To encourage flexibility, general requirements are kept to a minimum. For the doctorate, these include: taking seven graduate-level seminars including History 709, Introduction to the Graduate Study of History, and, for Americanists only, History 604, the Colloquium on American History; demonstrating proficiency in two languages other than English; completing the Graduate School's residence requirement of 6 semesters of full-time study at a satisfactory level of accomplishment; teaching for at least one year (normally as a teaching assistant); passing the "Q" examination early in the second semester of study; the written and oral "Admission to Candidacy" examination after completion of formal study (the "A" exam); and completing the doctoral dissertation and defending it in a final examination.

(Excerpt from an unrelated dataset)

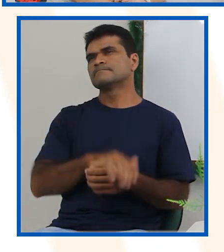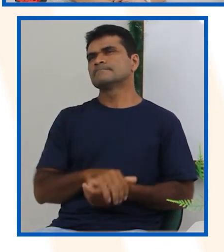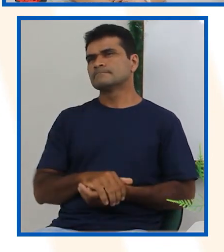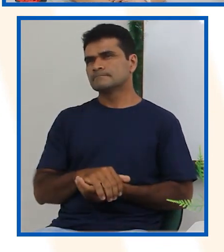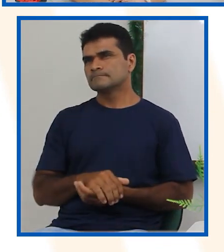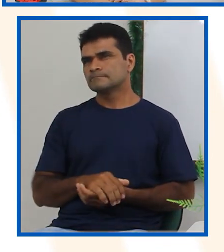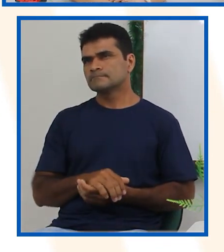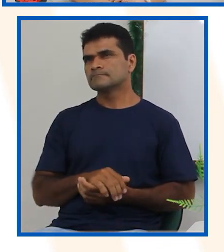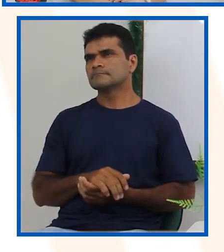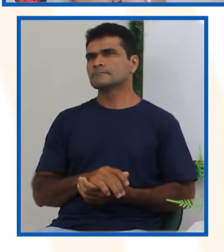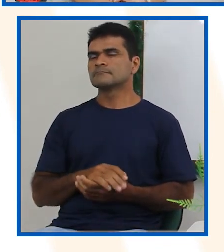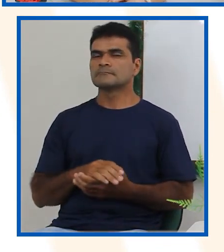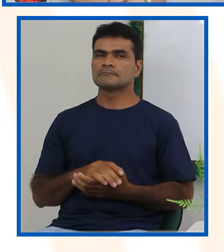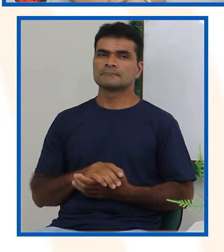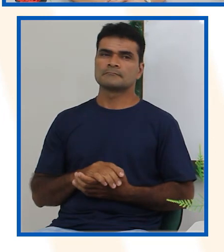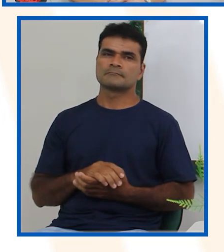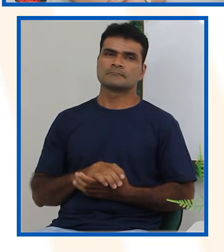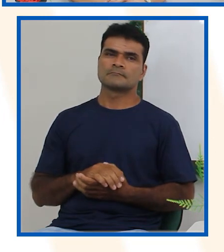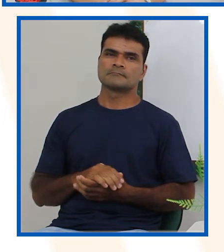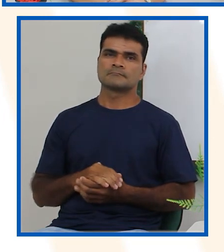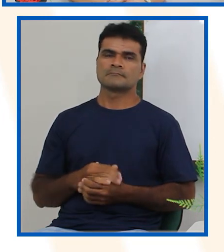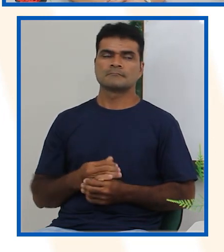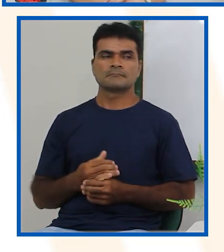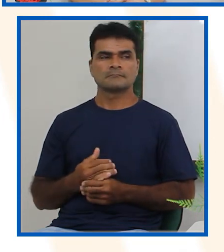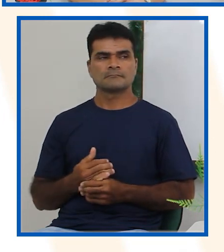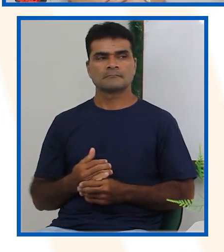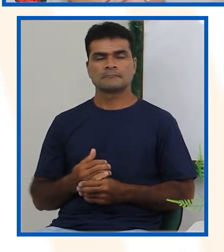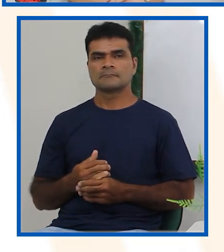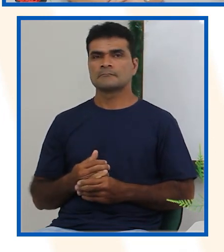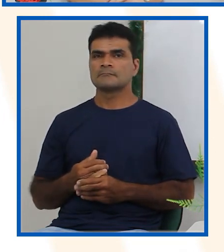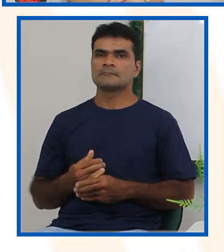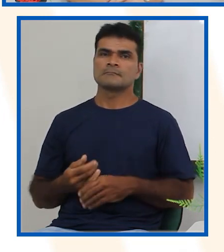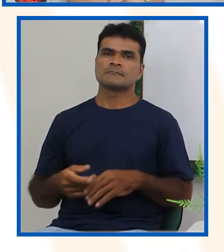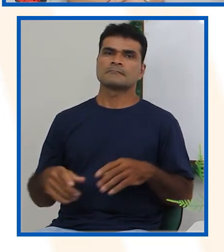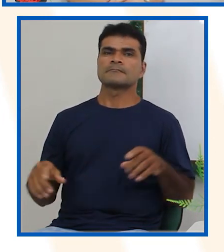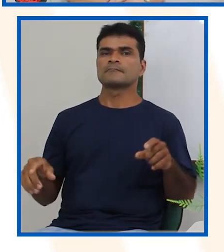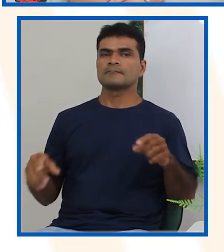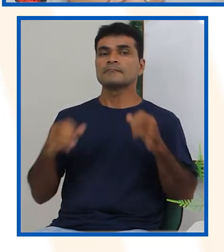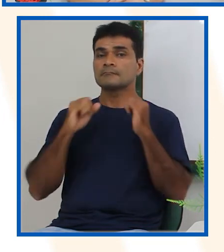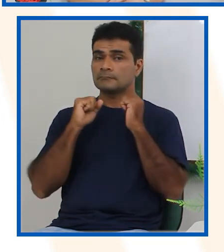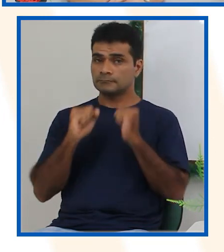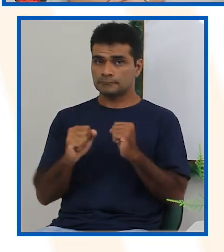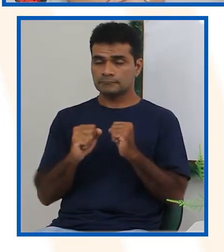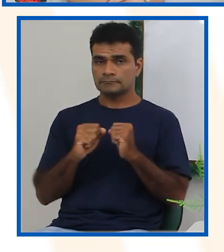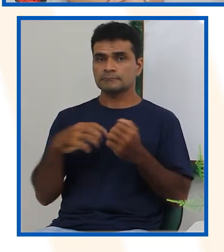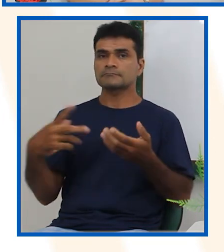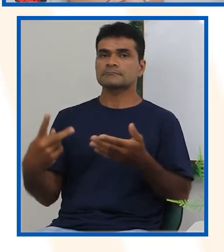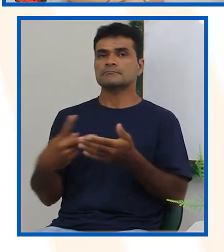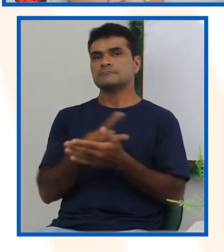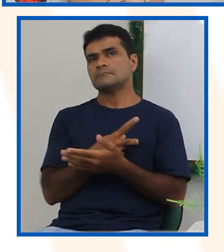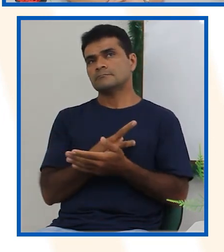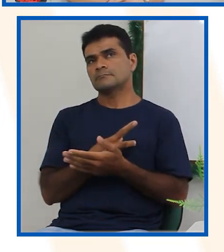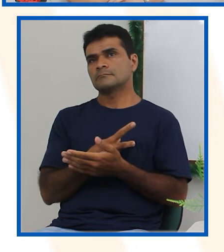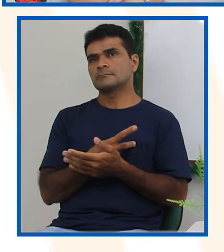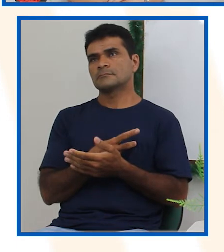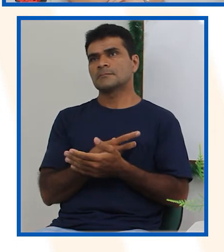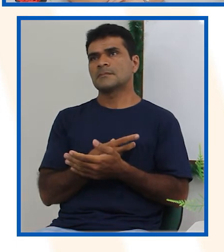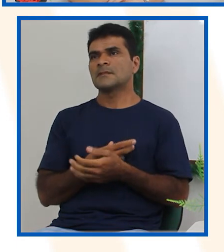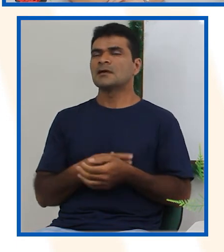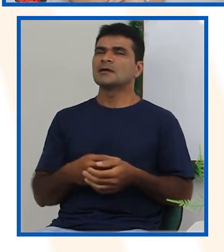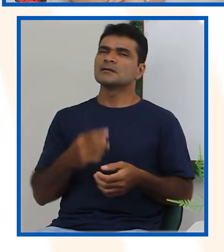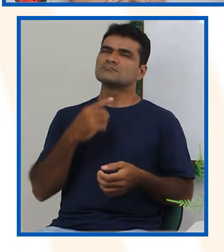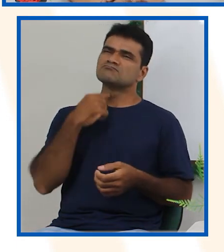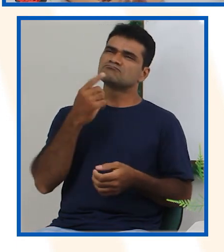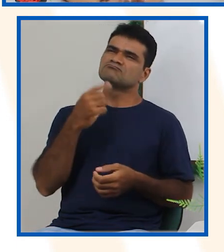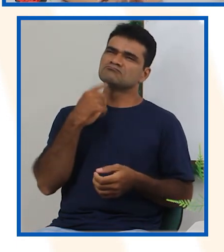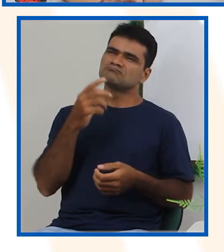dia. Tem, vamos ver as opções, tem mais chance de ocorrer no dia a dia, tem menos chance de ocorrer no dia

All incoming doctoral students take a proficiency examination in an appropriate foreign language at the beginning of the first term of residence. Those who do not pass the exam enroll in suitable language courses until proficiency is acquired. Proficiency in two foreign languages (or for Americanists, one language and statistics) must be demonstrated before a Ph.D. degree candidate is eligible to take the Admission to Candidacy examination. The Admission to Candidacy exam is partly oral and partly written and is usually taken in the third year of study.
Incoming Ph.D. students who hold a master's degree from another university must still complete the requirements listed above. No formal transfer credit is given, but the Special Committee normally takes previous graduate work in history into account, which may speed the student's progress toward the doctorate.